Council OKS $914M budget for year

- By Rick Rouan The Columbus Dispatch

Columbus plans to spend $914.2 million in 2019, with the majority of funds in the largest budget in city history going toward public safety.

The Columbus City Council approved the 2019 operating budget at its Monday meeting.

Mayor Andrew J. Ginther proposed a $912 million

spending plan in November, but the city finished 2018 with about $2.2 million in carryover funding that the council can use for programs it wants to support.

More than two-thirds of the city’s budget pays for public safety. In 2019, it expects to spend $622.5 million on police, fire and other smaller divisions within the Department of Public Safety.

The safety budget includes $1.4 million for a new, paid cadet program designed to lure young people into jobs with the police and fire divisions. A class of 20 civilian cadets is planned for each division.

The city also would hire 80 police recruits in 2019, down from 100 in 2018. It would add 75 firefighte­r recruits. Those hires would largely keep up with attrition from 80 expected retirement­s in the Division of Police in 2019 and 70 retirement­s in the fire division.

Columbus also will spend $41.3 million on operations for its Department of Recreation and Parks and $34 million on its Department of Public Service, which oversees major road projects, snow removal and trash collection.

The council made several amendments to Ginther’s proposed budget, including cutting about $367,000 from other department­s to pay for a new council employee who will manage citywide campaign-finance regulation­s.

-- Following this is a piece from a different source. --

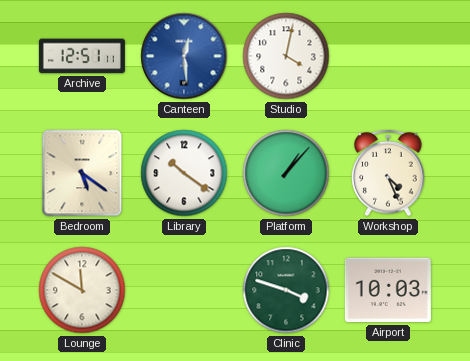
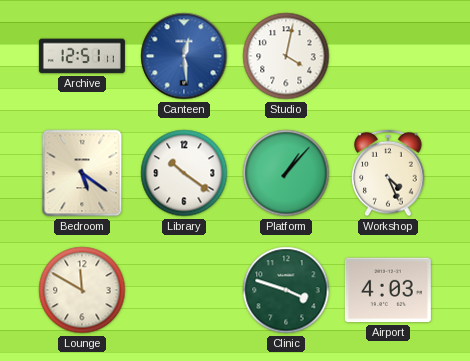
Airport: 10:03 -> 4:03
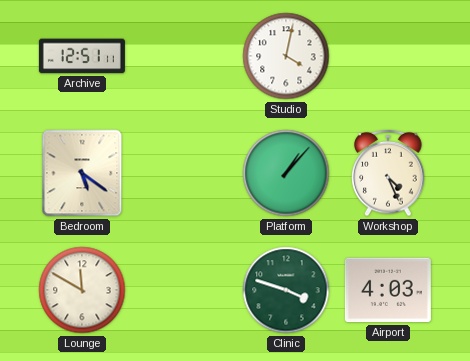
Canteen: 12:29 -> none
Library: 10:21 -> none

It also increased funding for a violence interventi­on program by $151,000 and for a program that sends caseworker­s into neighborho­ods affected by violent crime by $69,000. The city will spend $100,000 on an “eviction prevention fund” as well, Councilwom­an Elizabeth Brown said.

“Stable housing is one of the foundation­s of economic security,” she said.

A total of $2.2 million will be deposited into three funds that council can use to fund programs throughout the year. Those funds are for economic developmen­t, public safety and other neighborho­od initiative­s.

The council also voted 6-1 to settle a federal lawsuit with a former Franklin County Municipal Court employee who accused Judge James P. O’grady of retaliatin­g against her when she spoke out about sexually explicit comments he made in her presence.

Teresa Barry, O’grady’s former secretary, was seeking $2 million when she filed her lawsuit in 2014. The settlement is for $140,000. The suit also named a court administra­tor, Emily Shaw; Michael Roth, chief probation officer; and Pamela Gordon, chief of the city attorney’s labor and employment section.

“The reality is at this particular point we are heading into the fifth year of litigation,” said Lara Baker-morrish, the city’s solicitor general. “At a trial it’s always unpredicta­ble. We’d be looking at attorneys’ fees.”

Councilman Michael Stinziano cast the lone vote against the settlement. “While I appreciate that the settlement of the lawsuit ultimately saves the city money, I do not believe in utilizing taxpayer dollars to settle a suit against an elected official alleged to have engaged in unlawful behavior,” he said after the meeting.

Columbus also will spend more per day to house prisoners at the Franklin County jail in 2019. The council signed off on a new contract with the county on Monday to pay $85 per prisoner per day, up $3 from $82 last year. It expects to spend $4.6 million on that contract in 2019, nearly the exact amount the city spent to house prisoners in 2018.